Metabolic effects of CDDO-Im in LiSa-2 cells. Panel A: CDDO-Im inhibits incorporation of [14]-C-acetate into lipids. Cells were labeled for 3 hours, at which time total lipids were extracted, and incorporation was measured in a liquid scintillation counter. Data are mean cpm (×10²)± SEM (n = 4/group). Panel B: CDDO-Im does not exert a significant effect on the activity of the major enzyme of triglyceride synthesis. GPDH enzyme activity (mean ± SEM, 8 wells/group) was measured before and after 15 day exposure to vehicle or 100 nM CDDO-Im. Panel C: The uptake of exogenous fatty acids is unaffected by exposure to CDDO-Im. Cells were incubated in the presence of the indicated culture media spiked with [14]-C-palmitic acid for 1 hour, and cell-associated radioactivity was determined.
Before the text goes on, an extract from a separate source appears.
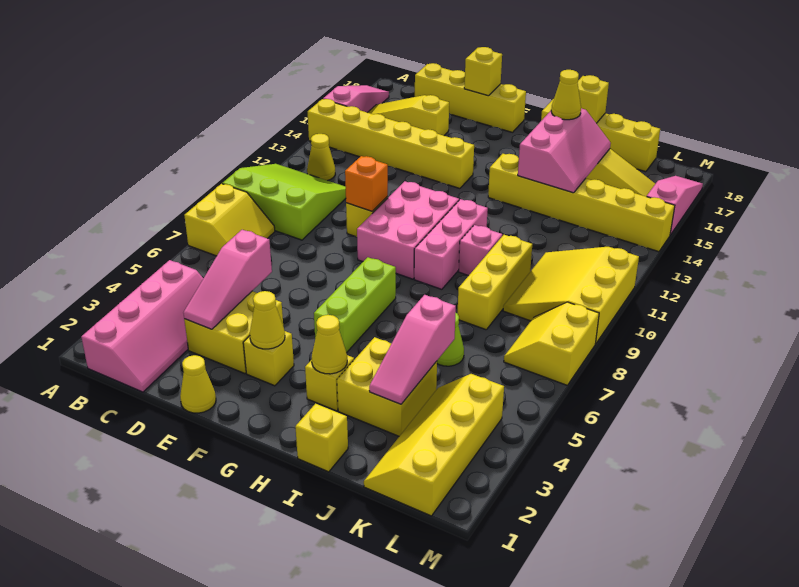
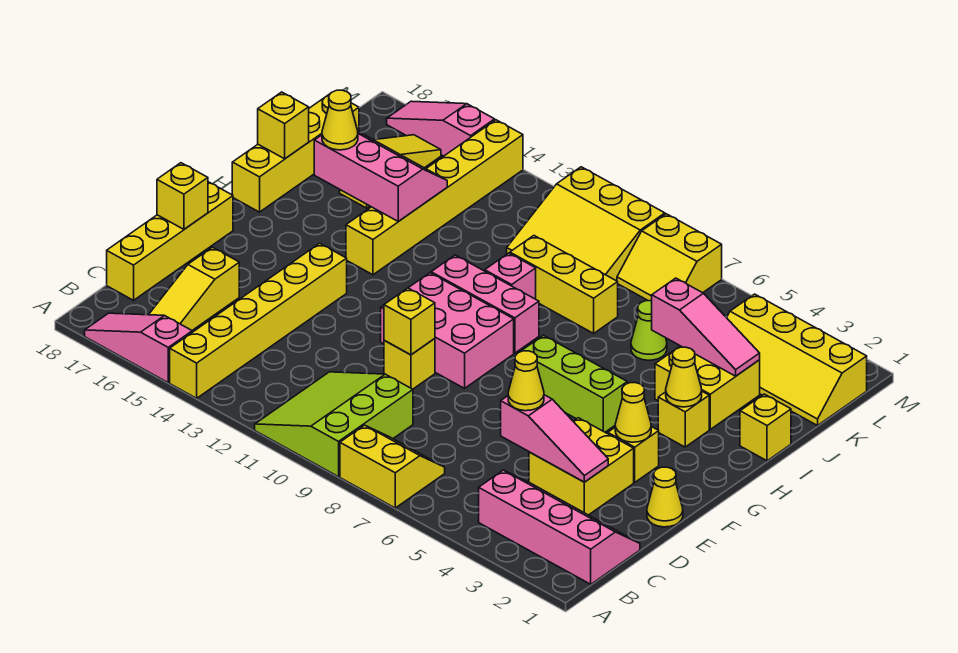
yellow cone B12 level 1 -> yellow cone D5 level 3
orange brick E10 level 2 -> yellow brick E10 level 2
Data are mean cpm (x 10⁴)± SEM (n = 4/group).

Figure 4

CDDO-Im-treated LiSa-2 cells exhibit dose-dependent apoptosis and increased sensitivity to the cytotoxic effect of Cerulenin. Panel A: Net cell accumulation after 5 day exposure to CDDO-Im, determined by DNA content/well is shown (mean ± SEM, n = 4 wells/data point). Panel B: Cerulenin inhibits LiSa-2 cell growth. Cells were incubated in the indicated concentrations of Cerulenin x 5 days, and assayed as in panel A. Panel C: Cells exposed to Cerulenin exhibit reduced growth at a sublethal concentration of CDDO-Im. Cells were exposed to 100 nM CDDO-Im combined with the indicated concentrations of Cerulenin for 5 days, and analyzed for DNA content/well. Panel D: CDDO-Im causes enhanced sensitivity to Cerulenin-induced apoptosis. Cells were grown x 5 days in 100 nM CDDO-Im in the presence of the indicated concentrations of Cerulenin or diluent were analyzed in a TUNEL assay. Addition of a submaximally-lethal concentration of Cerulenin (5 μg/mL) to cells exposed to 100 nM CDDO-Im caused a 5-fold increase in apoptosis. Note that the interaction is obscured at a maximally cytotoxic level of Cerulenin (10 μg/mL).

Figure 5

Fatty acid synthase (FAS) gene expression in human liposarcoma. Relative level of FAS expression from global gene expression microarray of 181 human sarcomas using web-based database at http://watson.nhgri.nih.gov/sarcoma/ [3]. An average 0.5 log over expression of FAS is seen in liposarcomas, with down regulation seen in other adult sarcomas (mean ± SEM, n=17–38/data point) MFH = malignant fibrous histiocytoma.